* **Article**
How to Avoid Drowning in Paper Clutter

How to Avoid Drowning in Paper Clutter

Have you noticed that even in the so-called digital world of today, we are still drowning in paper? Newspapers, magazines, catalogs, brochures, flyers, and old-fashioned mail – they continue to find their way into our homes somehow.Some is welcome, some not so much. I’ll be the first to admit a weakness for reading material. I always carry a book, magazine or newspaper around with me and often can’t resist picking up some more to bring home.

But what comes in must go back out again eventually, or a mountain of paper will grow. Following a very simple system of sorting, reading and recycling will help you avoid clutter and still enjoy your reading material. By getting the paper flow under control, the important things won’t get lost and the unimportant things won’t pile up.

First, always separate out any important mail and documents as soon as they arrive. Either deal with them immediately or put them in a designated place you have identified for Important Papers. This place could be, for example, a hall table, a basket on the kitchen counter, or the in-tray of your home office. Wherever it is, it’s only for items that require a response and/or filing, such as bills, account statements, school notices, and personal mail. Drop it off there if you’re in a hurry, but remember to open and deal with it within a day or two of its arrival.

* **Supplied entries**
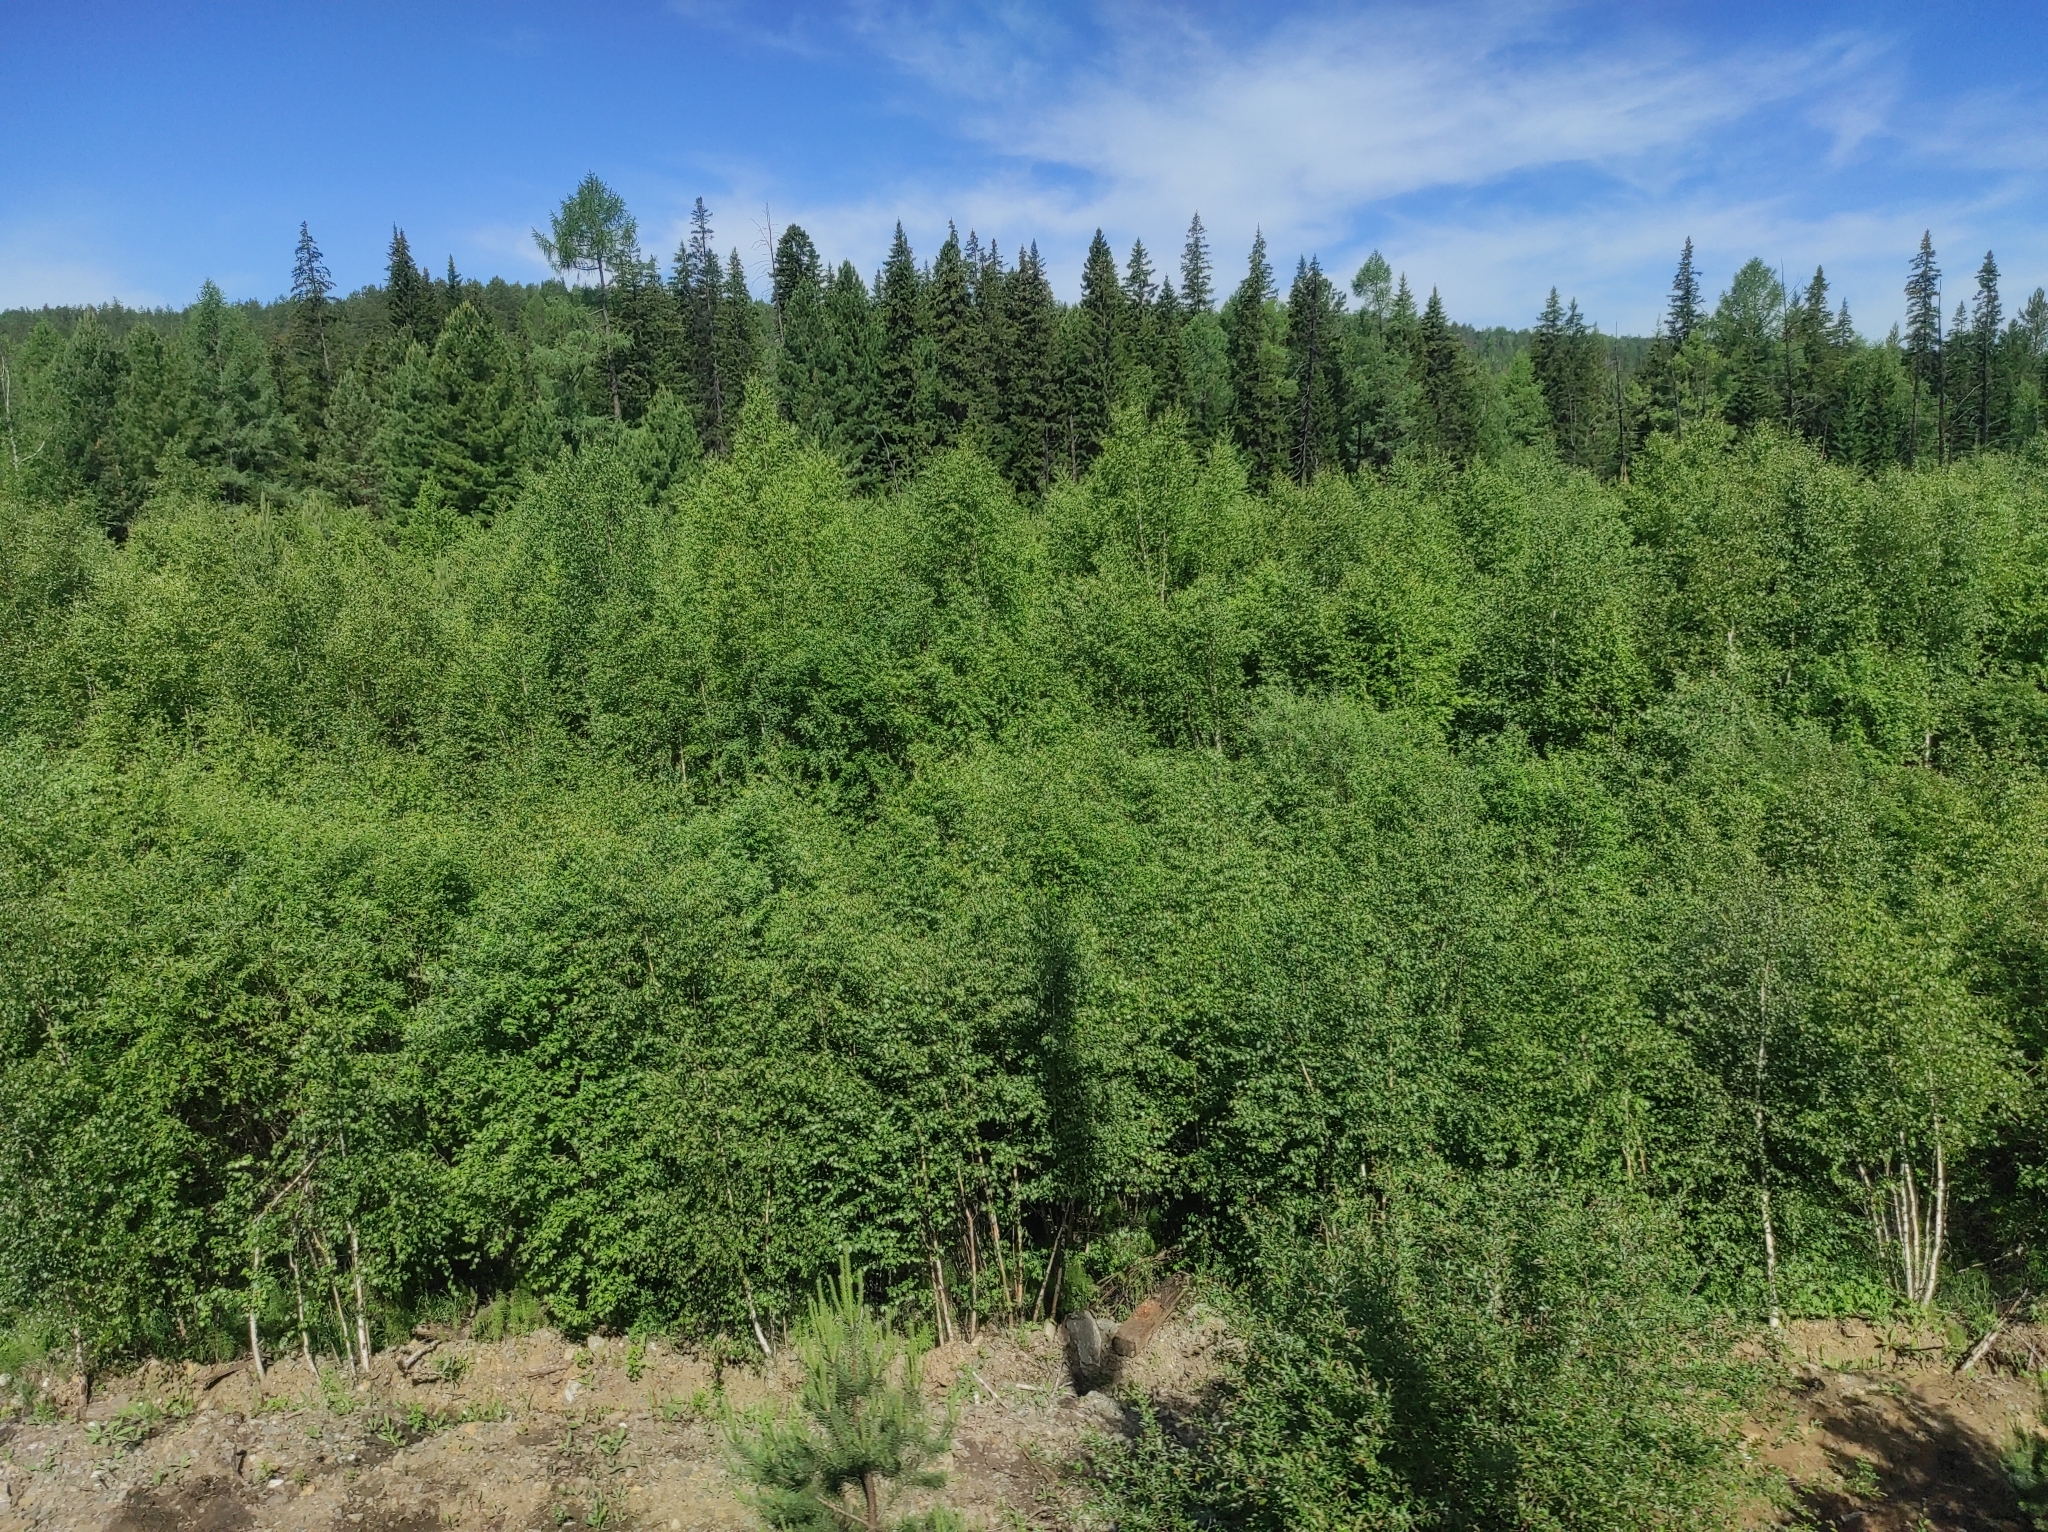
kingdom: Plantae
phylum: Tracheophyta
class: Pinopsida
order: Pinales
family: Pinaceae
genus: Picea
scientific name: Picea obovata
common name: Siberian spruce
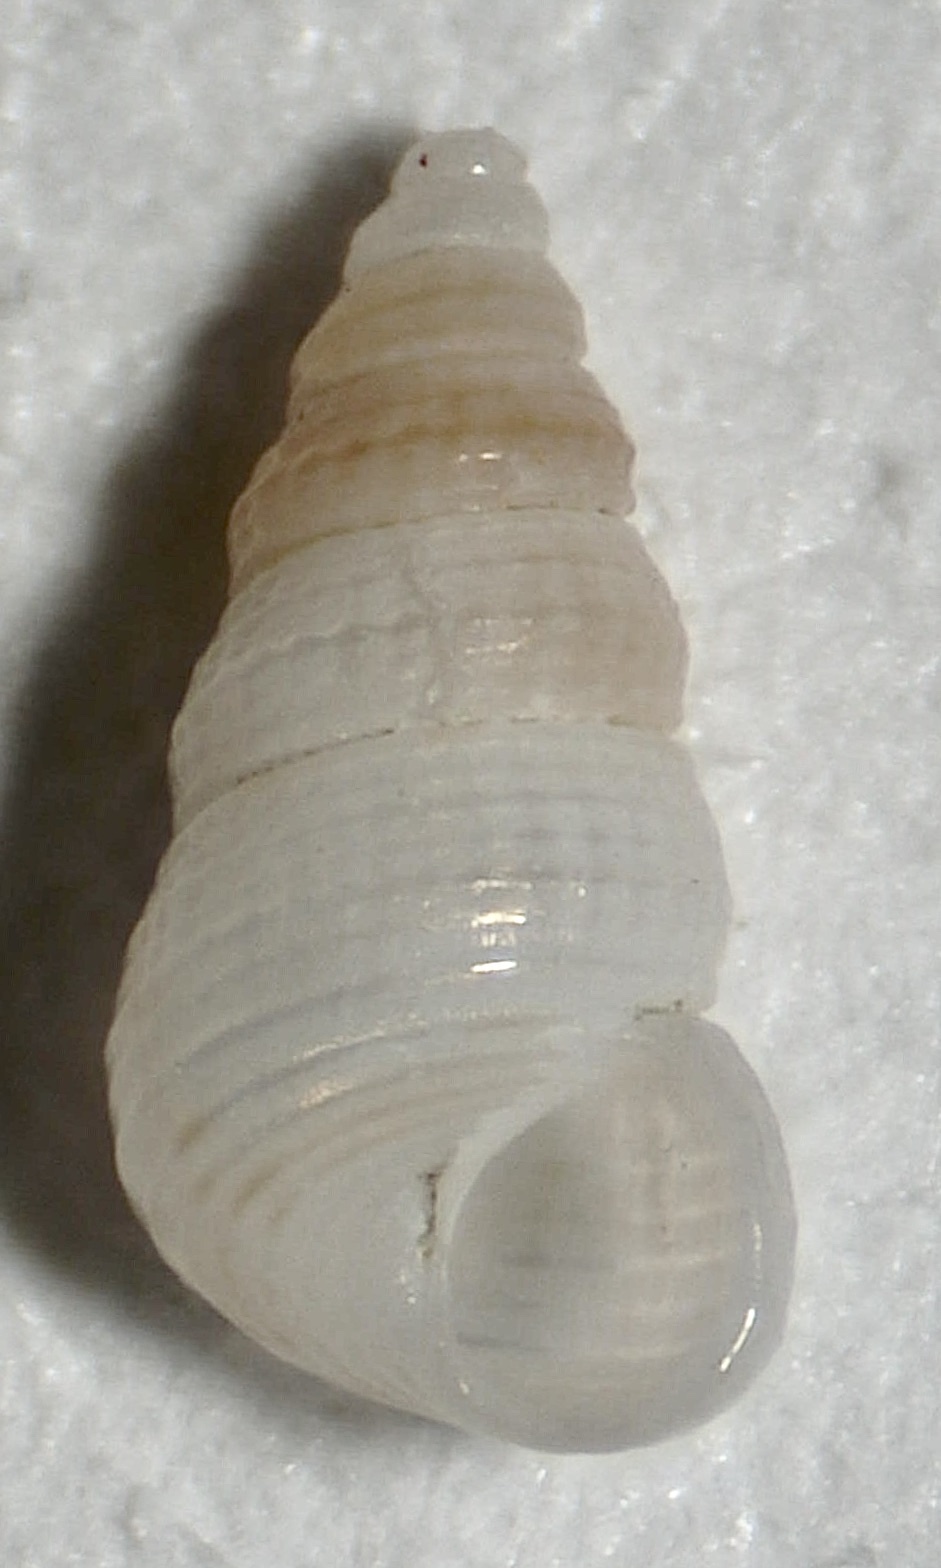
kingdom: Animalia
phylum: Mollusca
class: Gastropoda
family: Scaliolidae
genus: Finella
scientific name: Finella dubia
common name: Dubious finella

* **Stated goal 1**
In the paper clutter article, take the stretch from "First, always separate" through "of its arrival." and change "basket" to "bowl".
* **Stated goal 2**
According to the paper clutter article, how soon after arrival should mail dropped in the Important Papers spot be opened and dealt with?
Work from the paper clutter article alone.

* **Complete output 1**
First, always separate out any important mail and documents as soon as they arrive. Either deal with them immediately or put them in a designated place you have identified for Important Papers. This place could be, for example, a hall table, a bowl on the kitchen counter, or the in-tray of your home office. Wherever it is, it’s only for items that require a response and/or filing, such as bills, account statements, school notices, and personal mail. Drop it off there if you’re in a hurry, but remember to open and deal with it within a day or two of its arrival.

* **Complete output 2**
Within a day or two of its arrival.